Comic Jenny Church, on the escaped convict who was found inside the ceiling of the Santa Monica courthouse: “The guy was missing the shirt off his back. Obviously, his lawyer had gotten to him first.”
Blake Clark, on the super union merger of the United Auto Workers, United Steel Workers and the Machinists and Aerospace Workers: “Great. The people who make the space shuttle will now be teamed with the people who made the Pinto.”
* Adds Ray: “Management will mark the occasion with the ceremonial cutting of the wages.”
Cutler, on Mike Schmidt using his baseball Hall of Fame induction to lobby for the inclusion of Pete Rose: “Pete bet Mike $50 that he wouldn’t have the guts to do it.”

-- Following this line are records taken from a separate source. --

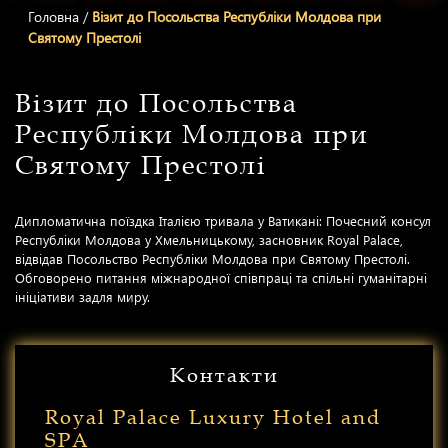
Головна
/
Візит до Посольства Республіки Молдова при
Святому Престолі
Візит до Посольства
Республіки Молдова при
Святому Престолі
Дипломатична поїздка Італією тривала у Ватикані: Почесний консул
Республіки Молдова у Хмельницькому, засновник Royal Palace,
відвідав Посольство Республіки Молдова при Святому Престолі.
Обговорено питання міжнародної співпраці та спільні гуманітарні
ініціативи задля миру.
Контакти
Royal Palace Luxury Hotel and
SPA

Comedy writer Paul Ryan, on the new study claiming that moderate amounts of alcohol can help a person think: “Yeah. You think the woman sitting at the bar is not only beautiful, but that she’s also interested in you.”
Ryan, on Divine Brown turning down an offer to star in a porno movie: “She decided it was too sleazy when she heard that Phil Gramm was involved.”
Cutler Daily Scoop, on “Waterworld’s” $21.6-million opening weekend: “That should be just about enough to cover the catering.”
* Adds comedy writer Alex Kaseberg: “The most depressing thing about watching Kevin Costner in the film is that even in the distant future, they still don’t have a cure for baldness.”
*
Cirque du O.J.: “The ‘Mezzaluna Cookbook’ will be published in November. All recipes end with the same instruction: Season to bad taste .” (Church)
* “Everyone suspected that the heat wave was getting to the Dream Team when Johnnie Cochran called Fritz Coleman to the stand.” (Bob Mills)
*
Cindy Yorks of Tustin was in line at a checkout stand when she overheard a clerk tell the man behind her, “I can help you over here.” As the customer moved to a new register, he told the clerk:
“Oh, yeah? Well, what if I’m beyond help?”